# Viewing windows all at once



## srwebtech (Dec 2, 2003)

Still adjusting to my Mac. 

In Vista, to see all open Windows, I right click on the task bar and select "Show Windows Side by Side. 

How do I do this with the Mac? My function keys serve two purposes. (Example: "F9" has the >> icon on it) I want to have quick access to all my Word documents. 

Thanks

Sylvia


----------



## Headrush (Feb 9, 2005)

Start System Preferences -> Expose & Spaces and then under All Windows, enable which ever key you want to enable showing all windows. (I thought F9 was enabled by default, but could be wrong)

(You can also set hot corners of the screen to do the same thing with the mouse only)


----------



## srwebtech (Dec 2, 2003)

Hi

I checked the system preferences>keyboard and mouse>placed a check in the box so that the Function Keys would work as standard function keys. Now when I hit F9 or F10, I get the desired action. 


Sylvia


----------



## PhoenixLocksmith (May 7, 2008)

Expose is my favorite method to view all open windows at once. And if the default options aren't to your liking you can always looking into add 3rd Party Apps like Quick Silver, which will in able u to add custom quick keys to accomplish your routine tasks


----------



## jfm429 (Jun 8, 2007)

Quicksilver FTW! I use it all the time, mainly for launching apps, but also for other tasks.
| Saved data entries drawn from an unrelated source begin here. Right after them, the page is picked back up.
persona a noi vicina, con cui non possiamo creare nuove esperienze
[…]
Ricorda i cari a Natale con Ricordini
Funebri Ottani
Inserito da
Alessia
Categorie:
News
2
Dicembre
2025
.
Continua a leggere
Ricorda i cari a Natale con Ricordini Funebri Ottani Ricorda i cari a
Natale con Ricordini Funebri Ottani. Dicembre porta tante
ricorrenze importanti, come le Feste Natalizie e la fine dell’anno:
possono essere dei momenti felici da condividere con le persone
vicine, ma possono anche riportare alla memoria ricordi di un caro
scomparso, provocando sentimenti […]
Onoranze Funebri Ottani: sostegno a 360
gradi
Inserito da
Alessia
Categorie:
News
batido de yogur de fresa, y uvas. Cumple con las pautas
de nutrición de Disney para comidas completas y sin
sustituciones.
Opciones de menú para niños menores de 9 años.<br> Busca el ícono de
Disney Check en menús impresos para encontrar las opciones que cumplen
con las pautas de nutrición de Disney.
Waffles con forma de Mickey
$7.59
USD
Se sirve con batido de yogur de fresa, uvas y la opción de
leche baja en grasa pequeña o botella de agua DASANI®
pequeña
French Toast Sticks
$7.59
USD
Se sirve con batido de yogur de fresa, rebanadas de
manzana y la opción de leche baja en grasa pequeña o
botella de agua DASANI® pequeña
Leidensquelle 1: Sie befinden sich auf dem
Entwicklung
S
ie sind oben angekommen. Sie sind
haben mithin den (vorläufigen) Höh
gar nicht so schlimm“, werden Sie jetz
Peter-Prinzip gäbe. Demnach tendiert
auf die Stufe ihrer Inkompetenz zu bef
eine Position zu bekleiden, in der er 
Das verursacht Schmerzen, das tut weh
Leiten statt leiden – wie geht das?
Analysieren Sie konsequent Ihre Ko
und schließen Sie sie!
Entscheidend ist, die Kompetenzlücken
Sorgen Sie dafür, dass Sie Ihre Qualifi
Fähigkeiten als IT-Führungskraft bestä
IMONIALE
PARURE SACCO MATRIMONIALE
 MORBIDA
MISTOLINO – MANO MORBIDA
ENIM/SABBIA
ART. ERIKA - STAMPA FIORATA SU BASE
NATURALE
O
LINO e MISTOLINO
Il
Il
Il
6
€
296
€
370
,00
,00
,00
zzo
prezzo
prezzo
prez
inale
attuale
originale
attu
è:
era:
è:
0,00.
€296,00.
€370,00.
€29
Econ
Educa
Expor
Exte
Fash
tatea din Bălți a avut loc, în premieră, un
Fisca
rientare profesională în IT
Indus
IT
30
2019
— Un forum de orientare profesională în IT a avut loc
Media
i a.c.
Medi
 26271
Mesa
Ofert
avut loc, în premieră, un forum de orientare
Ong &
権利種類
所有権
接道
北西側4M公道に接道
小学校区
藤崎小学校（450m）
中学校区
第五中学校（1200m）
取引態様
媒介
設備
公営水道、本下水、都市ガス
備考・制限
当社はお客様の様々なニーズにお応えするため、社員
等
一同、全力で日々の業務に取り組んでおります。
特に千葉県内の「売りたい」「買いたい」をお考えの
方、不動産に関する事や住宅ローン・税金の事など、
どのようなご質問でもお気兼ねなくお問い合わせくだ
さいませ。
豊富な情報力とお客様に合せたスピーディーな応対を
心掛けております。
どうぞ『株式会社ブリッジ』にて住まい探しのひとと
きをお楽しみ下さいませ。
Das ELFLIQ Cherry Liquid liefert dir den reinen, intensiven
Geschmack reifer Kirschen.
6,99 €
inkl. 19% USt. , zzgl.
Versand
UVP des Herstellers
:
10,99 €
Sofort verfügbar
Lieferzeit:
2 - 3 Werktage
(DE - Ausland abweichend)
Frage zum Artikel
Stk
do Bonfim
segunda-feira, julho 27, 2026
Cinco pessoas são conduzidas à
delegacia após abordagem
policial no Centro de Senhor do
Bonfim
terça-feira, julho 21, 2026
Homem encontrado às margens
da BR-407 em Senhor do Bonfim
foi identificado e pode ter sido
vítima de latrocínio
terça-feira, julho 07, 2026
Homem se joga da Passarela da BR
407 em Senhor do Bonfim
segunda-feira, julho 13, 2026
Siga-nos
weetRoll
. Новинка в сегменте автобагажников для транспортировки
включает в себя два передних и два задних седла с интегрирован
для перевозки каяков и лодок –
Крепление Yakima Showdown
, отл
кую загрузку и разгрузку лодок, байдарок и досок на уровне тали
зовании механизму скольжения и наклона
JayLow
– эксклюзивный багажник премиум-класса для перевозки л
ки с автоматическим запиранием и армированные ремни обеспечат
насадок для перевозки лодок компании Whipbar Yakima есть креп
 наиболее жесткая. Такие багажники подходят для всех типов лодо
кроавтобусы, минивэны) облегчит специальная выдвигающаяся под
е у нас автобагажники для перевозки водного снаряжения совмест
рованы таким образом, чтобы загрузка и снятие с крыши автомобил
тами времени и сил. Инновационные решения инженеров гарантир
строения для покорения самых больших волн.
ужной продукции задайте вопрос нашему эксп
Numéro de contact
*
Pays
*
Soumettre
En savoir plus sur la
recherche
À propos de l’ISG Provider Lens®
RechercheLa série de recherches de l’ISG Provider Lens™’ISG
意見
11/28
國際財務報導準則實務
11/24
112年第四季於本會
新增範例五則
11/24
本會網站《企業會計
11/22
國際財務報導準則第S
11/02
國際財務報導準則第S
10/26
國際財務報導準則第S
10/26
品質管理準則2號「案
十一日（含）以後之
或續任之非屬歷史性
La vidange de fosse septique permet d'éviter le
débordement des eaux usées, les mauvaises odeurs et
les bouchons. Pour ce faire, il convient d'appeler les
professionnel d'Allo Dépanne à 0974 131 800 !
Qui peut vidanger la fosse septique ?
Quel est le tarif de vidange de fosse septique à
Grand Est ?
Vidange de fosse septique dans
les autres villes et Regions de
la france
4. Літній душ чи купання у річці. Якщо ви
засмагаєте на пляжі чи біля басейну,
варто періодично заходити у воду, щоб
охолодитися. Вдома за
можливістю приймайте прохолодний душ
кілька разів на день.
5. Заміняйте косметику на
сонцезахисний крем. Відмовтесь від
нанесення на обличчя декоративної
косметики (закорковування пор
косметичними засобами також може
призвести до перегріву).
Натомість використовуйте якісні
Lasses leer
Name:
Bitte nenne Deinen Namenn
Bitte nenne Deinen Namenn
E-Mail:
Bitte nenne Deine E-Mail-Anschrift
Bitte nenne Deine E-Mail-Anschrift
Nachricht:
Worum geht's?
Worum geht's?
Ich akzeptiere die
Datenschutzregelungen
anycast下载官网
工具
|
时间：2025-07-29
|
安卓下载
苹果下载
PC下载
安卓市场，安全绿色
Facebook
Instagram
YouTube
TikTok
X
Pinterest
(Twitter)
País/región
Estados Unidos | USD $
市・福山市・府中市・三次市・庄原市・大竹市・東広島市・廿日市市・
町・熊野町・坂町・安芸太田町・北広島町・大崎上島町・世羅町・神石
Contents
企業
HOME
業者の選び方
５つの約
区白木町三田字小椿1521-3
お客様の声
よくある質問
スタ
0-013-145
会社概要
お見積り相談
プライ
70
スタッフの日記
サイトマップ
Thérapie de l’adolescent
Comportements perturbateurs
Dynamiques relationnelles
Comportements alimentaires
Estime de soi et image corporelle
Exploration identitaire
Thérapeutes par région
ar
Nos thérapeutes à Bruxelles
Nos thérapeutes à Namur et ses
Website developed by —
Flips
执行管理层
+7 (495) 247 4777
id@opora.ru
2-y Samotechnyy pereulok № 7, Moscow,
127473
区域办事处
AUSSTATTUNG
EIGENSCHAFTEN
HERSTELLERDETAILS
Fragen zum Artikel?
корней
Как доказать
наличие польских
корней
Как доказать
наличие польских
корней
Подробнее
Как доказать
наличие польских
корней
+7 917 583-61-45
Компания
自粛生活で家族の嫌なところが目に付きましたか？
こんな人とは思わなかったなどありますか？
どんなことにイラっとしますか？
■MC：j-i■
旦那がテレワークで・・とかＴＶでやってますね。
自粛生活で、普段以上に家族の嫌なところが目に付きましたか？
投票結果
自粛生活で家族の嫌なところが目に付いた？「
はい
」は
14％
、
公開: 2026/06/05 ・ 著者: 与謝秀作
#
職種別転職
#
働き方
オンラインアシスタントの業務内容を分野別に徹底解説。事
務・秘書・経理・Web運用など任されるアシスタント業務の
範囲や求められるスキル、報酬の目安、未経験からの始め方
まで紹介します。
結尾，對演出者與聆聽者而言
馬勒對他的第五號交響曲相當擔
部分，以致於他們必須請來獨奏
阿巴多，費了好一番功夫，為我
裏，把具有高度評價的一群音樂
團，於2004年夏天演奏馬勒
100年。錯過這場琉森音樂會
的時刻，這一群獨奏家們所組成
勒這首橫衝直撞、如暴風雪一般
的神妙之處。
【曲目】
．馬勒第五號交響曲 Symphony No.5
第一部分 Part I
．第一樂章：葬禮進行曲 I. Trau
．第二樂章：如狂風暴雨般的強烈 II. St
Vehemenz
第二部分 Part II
It should be included in OS X, IMHO.


----------



## tomdkat (May 6, 2006)

I've got a related Expose question.  After pressing the hot key to invoke Expose (or more accurately after *accidentally* pressing the hot key ), how do you exit Expose to return to your desktop?

Peace...


----------



## jfm429 (Jun 8, 2007)

Press the key again, click on a window, or click in the space between the windows.


----------



## tomdkat (May 6, 2006)

Thanks! :up:

Peace...


----------